Pull out each line of the items below that contains the word "model".

**** INFORMATION GIVEN ****

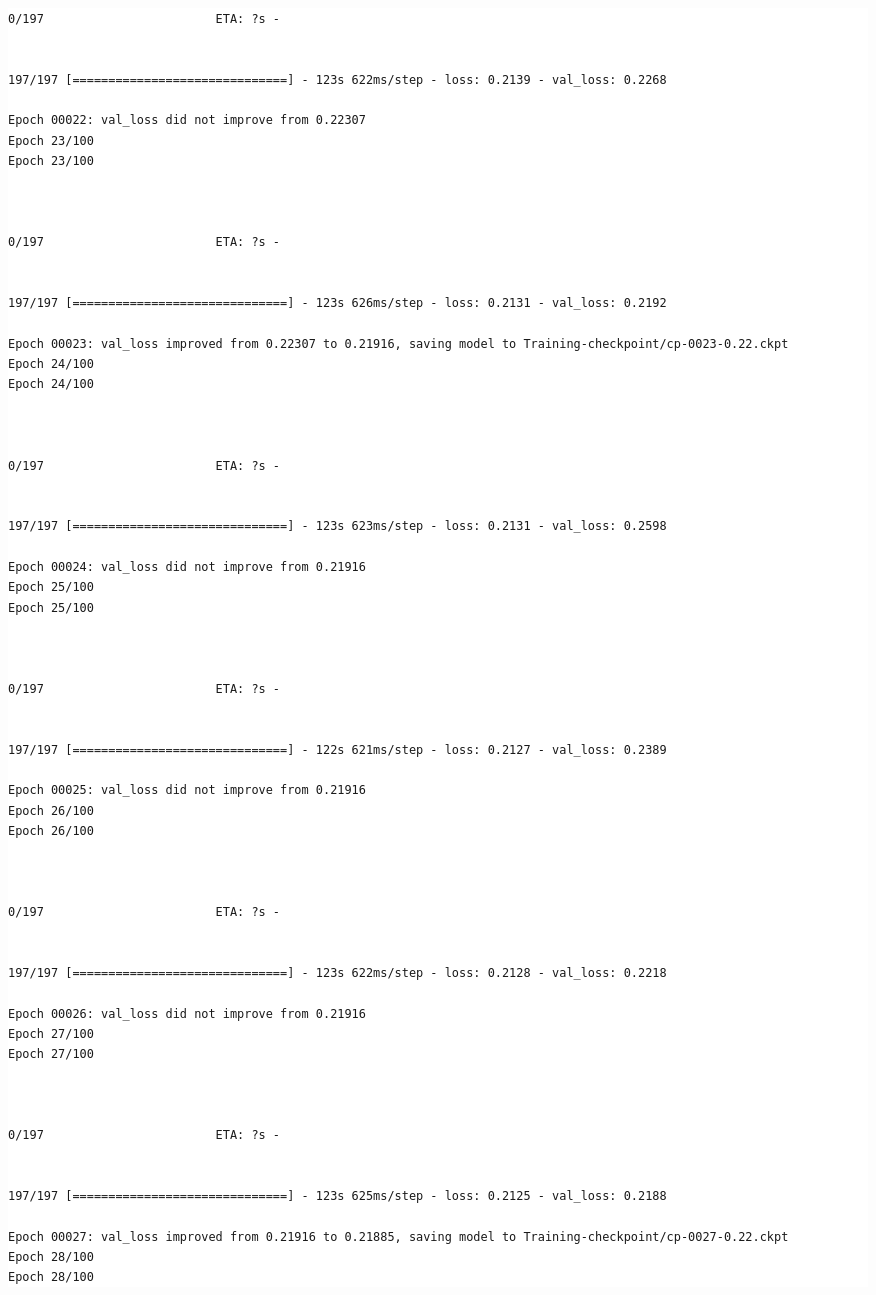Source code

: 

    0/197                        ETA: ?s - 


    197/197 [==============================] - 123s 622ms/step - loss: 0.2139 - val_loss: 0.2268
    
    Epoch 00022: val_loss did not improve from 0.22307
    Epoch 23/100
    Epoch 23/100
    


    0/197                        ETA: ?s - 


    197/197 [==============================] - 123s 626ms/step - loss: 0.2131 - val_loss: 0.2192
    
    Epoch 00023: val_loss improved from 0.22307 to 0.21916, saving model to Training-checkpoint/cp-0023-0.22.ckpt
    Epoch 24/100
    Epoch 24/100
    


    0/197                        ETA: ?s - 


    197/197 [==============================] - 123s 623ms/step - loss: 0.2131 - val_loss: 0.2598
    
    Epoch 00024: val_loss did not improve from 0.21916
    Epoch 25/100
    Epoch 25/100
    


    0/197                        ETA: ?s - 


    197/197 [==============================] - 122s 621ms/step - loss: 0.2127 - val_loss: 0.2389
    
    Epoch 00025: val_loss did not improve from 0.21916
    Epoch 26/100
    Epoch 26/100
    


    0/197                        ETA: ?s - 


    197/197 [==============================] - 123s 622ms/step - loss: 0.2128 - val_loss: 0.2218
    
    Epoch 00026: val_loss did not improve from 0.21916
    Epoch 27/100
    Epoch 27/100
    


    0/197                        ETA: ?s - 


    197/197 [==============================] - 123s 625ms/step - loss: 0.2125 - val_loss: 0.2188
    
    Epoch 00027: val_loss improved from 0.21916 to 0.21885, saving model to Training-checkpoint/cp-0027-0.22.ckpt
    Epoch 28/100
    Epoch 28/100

****

> _PROBLEM SOLUTION_
    Epoch 00023: val_loss improved from 0.22307 to 0.21916, saving model to Training-checkpoint/cp-0023-0.22.ckpt
    Epoch 00027: val_loss improved from 0.21916 to 0.21885, saving model to Training-checkpoint/cp-0027-0.22.ckpt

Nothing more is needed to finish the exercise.